* **Problem to solve**
Retype the data below verbatim; pictures do not belong in the copy.

* **Given material**

◇ ◇ ◇ ◇ ◇ ◇ ◇

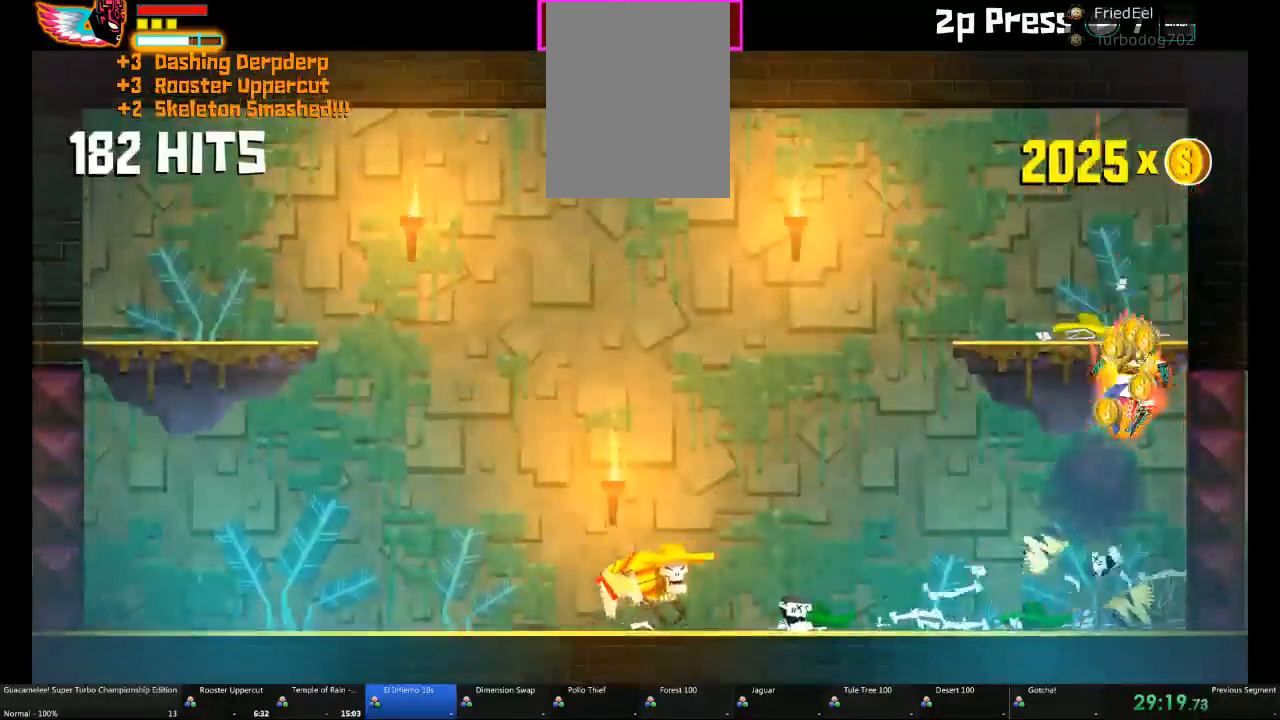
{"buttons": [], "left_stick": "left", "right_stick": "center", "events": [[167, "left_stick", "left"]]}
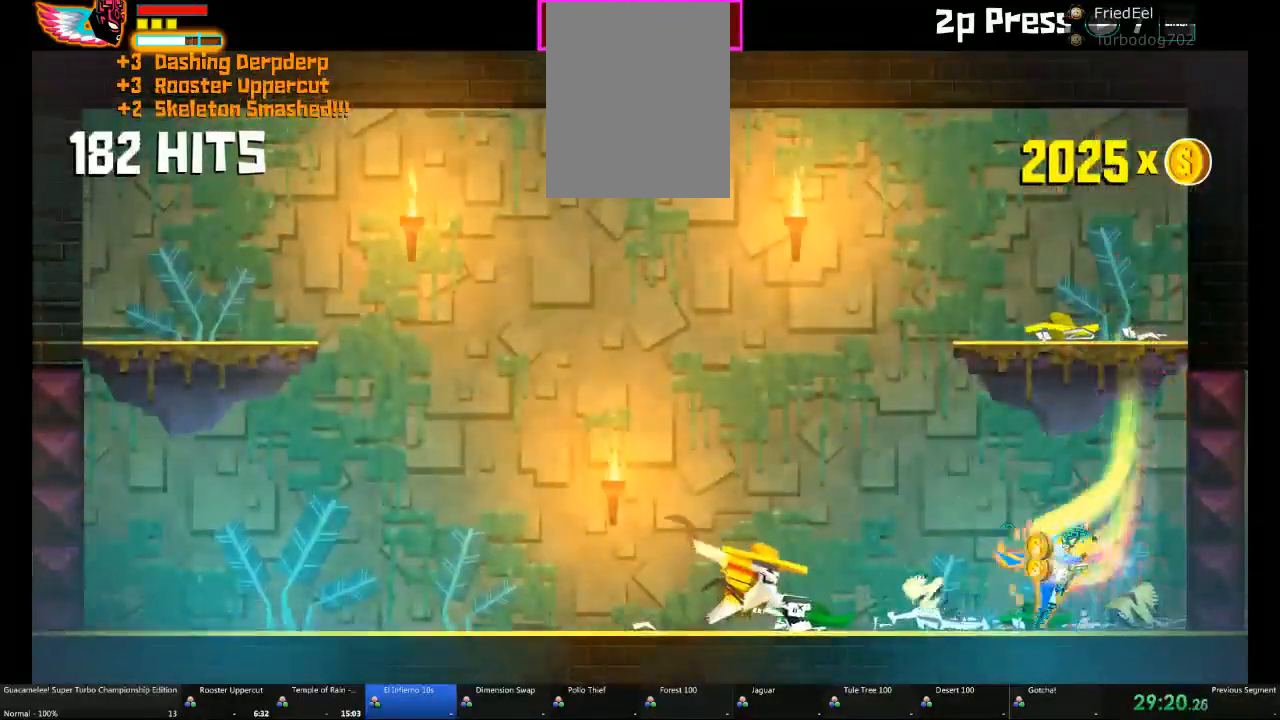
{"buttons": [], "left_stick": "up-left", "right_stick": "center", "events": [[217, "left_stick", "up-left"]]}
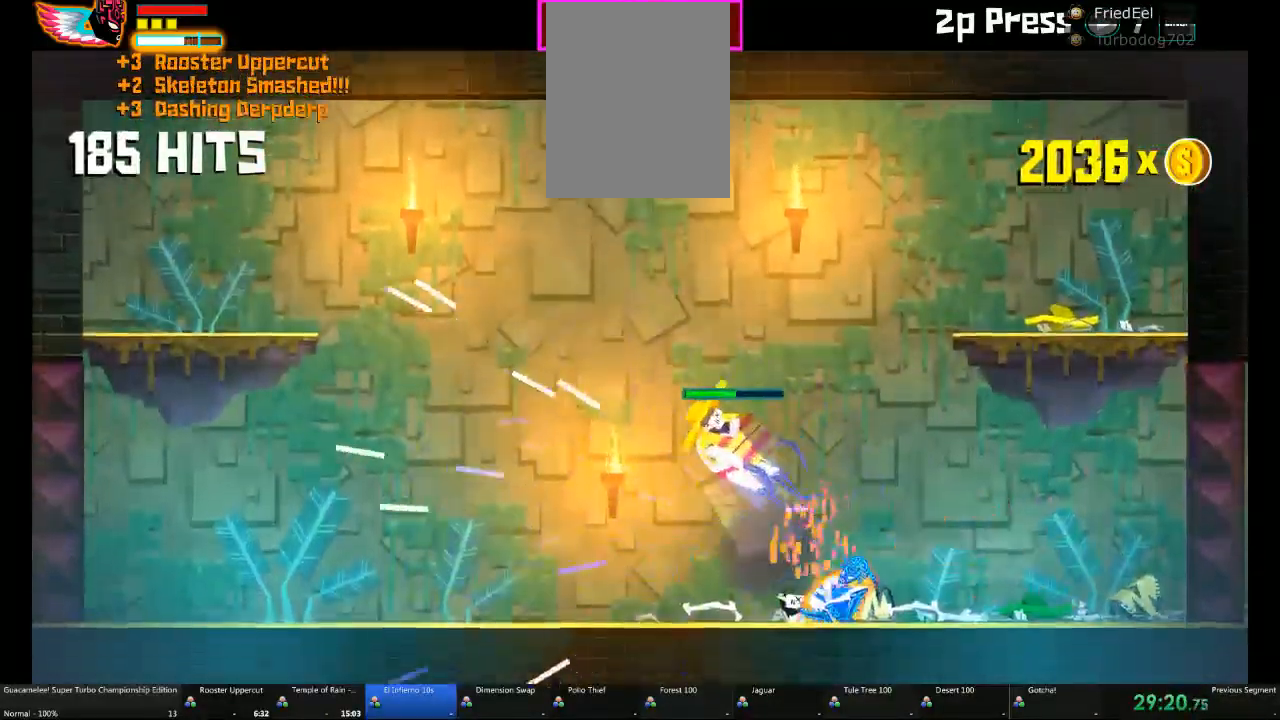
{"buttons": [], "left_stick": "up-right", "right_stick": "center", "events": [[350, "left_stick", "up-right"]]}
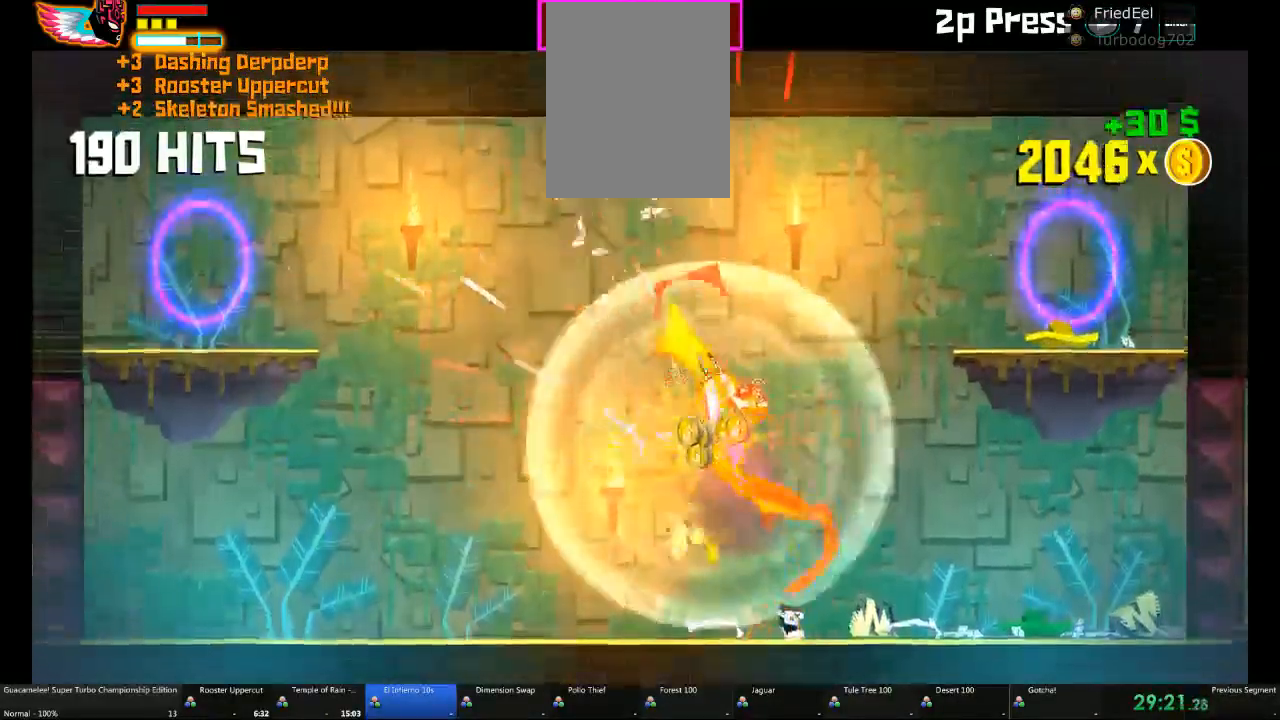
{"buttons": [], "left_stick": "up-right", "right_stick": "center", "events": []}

◇ ◇ ◇ ◇ ◇ ◇ ◇

* **Response to the task**
{"buttons": [], "left_stick": "left", "right_stick": "center", "events": [[167, "left_stick", "left"]]}
{"buttons": [], "left_stick": "up-left", "right_stick": "center", "events": [[217, "left_stick", "up-left"]]}
{"buttons": [], "left_stick": "up-right", "right_stick": "center", "events": [[350, "left_stick", "up-right"]]}
{"buttons": [], "left_stick": "up-right", "right_stick": "center", "events": []}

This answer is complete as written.